# TASK BRIEF:
Your output must be the lines below from the line containing "Aktivierende Grund- und Behandlungspflege" to the line containing "Su enfoque innovador e", both lines included, reproduced exactly and without pictures.

# MATERIAL PROVIDED:
-- Opening Marker --
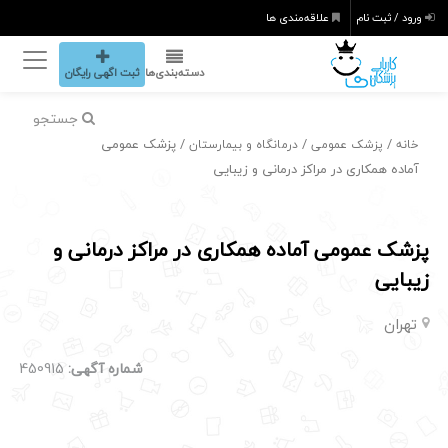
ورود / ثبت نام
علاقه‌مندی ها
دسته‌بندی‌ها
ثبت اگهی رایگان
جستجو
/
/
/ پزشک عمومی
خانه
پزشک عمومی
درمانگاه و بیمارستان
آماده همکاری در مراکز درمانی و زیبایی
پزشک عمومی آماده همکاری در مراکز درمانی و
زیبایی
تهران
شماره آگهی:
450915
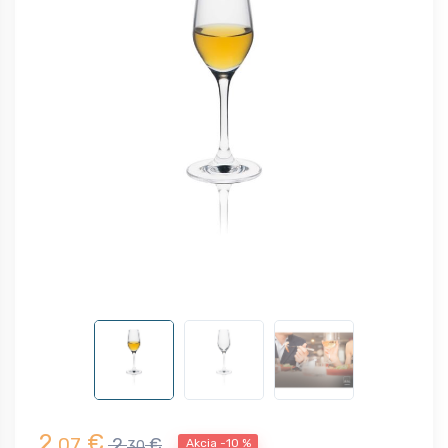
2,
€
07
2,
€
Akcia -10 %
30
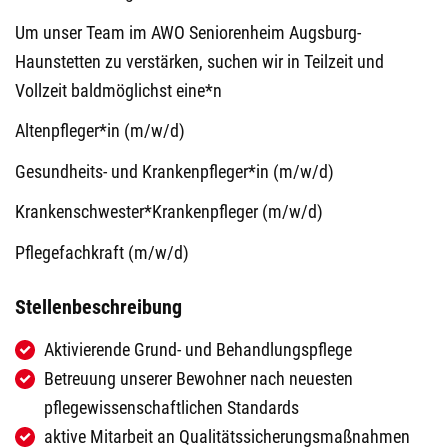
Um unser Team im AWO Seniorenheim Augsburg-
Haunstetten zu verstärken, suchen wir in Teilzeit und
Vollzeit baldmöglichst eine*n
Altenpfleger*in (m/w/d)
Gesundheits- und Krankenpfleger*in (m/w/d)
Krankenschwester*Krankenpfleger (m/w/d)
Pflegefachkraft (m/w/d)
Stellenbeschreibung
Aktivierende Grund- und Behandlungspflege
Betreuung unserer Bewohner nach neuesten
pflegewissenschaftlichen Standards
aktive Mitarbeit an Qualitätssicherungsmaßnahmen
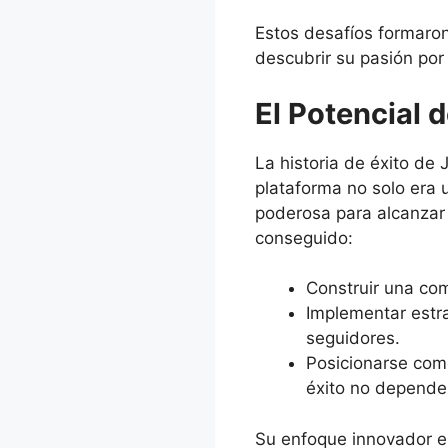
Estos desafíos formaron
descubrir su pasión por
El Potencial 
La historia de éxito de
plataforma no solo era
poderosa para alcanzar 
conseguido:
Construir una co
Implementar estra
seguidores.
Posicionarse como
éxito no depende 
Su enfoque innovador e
-- Closing Marker --
-- Opening Marker --
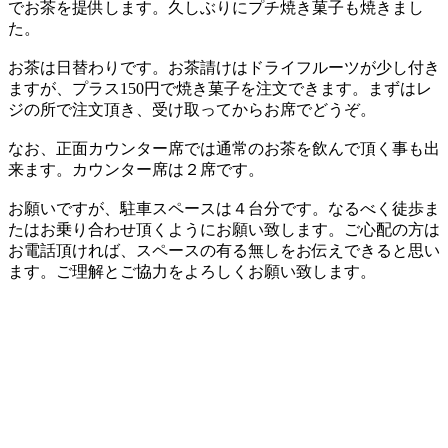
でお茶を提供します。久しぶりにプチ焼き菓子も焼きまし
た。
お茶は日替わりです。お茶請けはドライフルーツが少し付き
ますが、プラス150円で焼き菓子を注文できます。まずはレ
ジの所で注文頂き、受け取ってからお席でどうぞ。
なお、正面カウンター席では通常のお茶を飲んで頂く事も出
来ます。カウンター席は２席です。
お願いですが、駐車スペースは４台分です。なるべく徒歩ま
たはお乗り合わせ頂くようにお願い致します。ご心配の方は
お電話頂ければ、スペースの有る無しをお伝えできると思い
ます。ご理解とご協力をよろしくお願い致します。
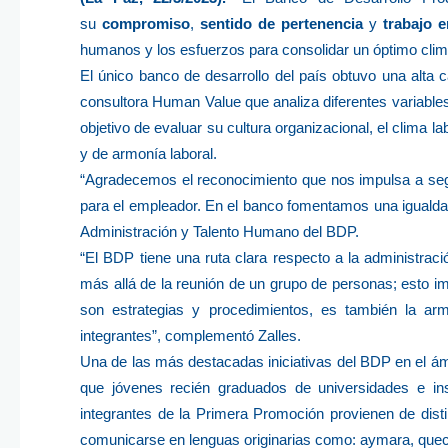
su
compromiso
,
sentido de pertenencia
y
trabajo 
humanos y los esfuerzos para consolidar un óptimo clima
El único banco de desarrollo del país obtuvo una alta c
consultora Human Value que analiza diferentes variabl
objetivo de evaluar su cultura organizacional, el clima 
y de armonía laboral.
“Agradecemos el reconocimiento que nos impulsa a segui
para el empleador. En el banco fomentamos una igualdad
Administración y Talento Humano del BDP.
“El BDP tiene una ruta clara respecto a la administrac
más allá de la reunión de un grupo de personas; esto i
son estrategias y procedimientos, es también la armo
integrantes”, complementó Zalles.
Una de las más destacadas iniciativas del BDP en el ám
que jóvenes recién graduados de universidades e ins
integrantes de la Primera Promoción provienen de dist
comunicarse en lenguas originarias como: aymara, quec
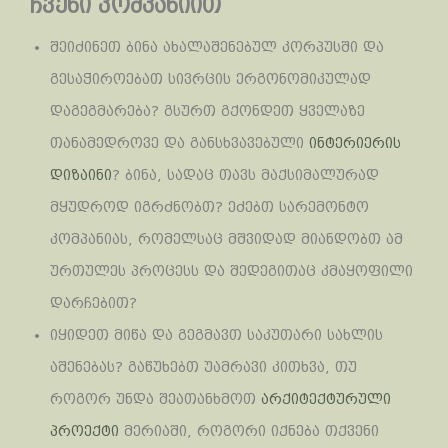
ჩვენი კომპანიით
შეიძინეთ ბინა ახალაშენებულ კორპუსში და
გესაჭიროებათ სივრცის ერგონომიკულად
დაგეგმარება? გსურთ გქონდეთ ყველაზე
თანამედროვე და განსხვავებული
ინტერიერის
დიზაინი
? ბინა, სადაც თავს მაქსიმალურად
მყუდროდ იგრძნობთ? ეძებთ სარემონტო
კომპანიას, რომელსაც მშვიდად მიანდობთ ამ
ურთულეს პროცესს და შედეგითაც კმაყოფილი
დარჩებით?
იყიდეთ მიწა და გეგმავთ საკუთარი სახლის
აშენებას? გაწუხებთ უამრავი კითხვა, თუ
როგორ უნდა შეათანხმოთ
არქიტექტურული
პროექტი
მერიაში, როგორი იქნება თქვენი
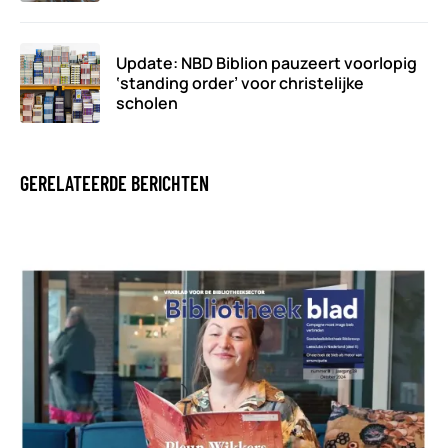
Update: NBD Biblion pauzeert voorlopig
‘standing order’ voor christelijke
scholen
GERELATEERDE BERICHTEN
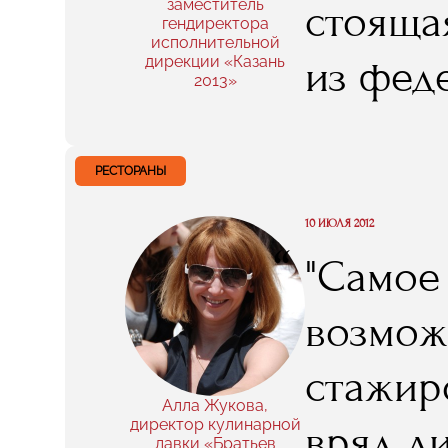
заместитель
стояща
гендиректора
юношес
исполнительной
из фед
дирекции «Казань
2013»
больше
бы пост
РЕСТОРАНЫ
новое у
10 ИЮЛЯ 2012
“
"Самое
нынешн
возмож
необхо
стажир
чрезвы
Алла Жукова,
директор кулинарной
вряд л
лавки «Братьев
-- Closing Marker --
# SOLUTION:
Aktivierende Grund- und Behandlungspflege
Betreuung unserer Bewohner nach neuesten
pflegewissenschaftlichen Standards
aktive Mitarbeit an Qualitätssicherungsmaßnahmen
Estos desafíos formaron
descubrir su pasión por
El Potencial 
La historia de éxito de
plataforma no solo era
poderosa para alcanzar 
conseguido:
Construir una co
Implementar estra
seguidores.
Posicionarse como
éxito no depende 
Su enfoque innovador e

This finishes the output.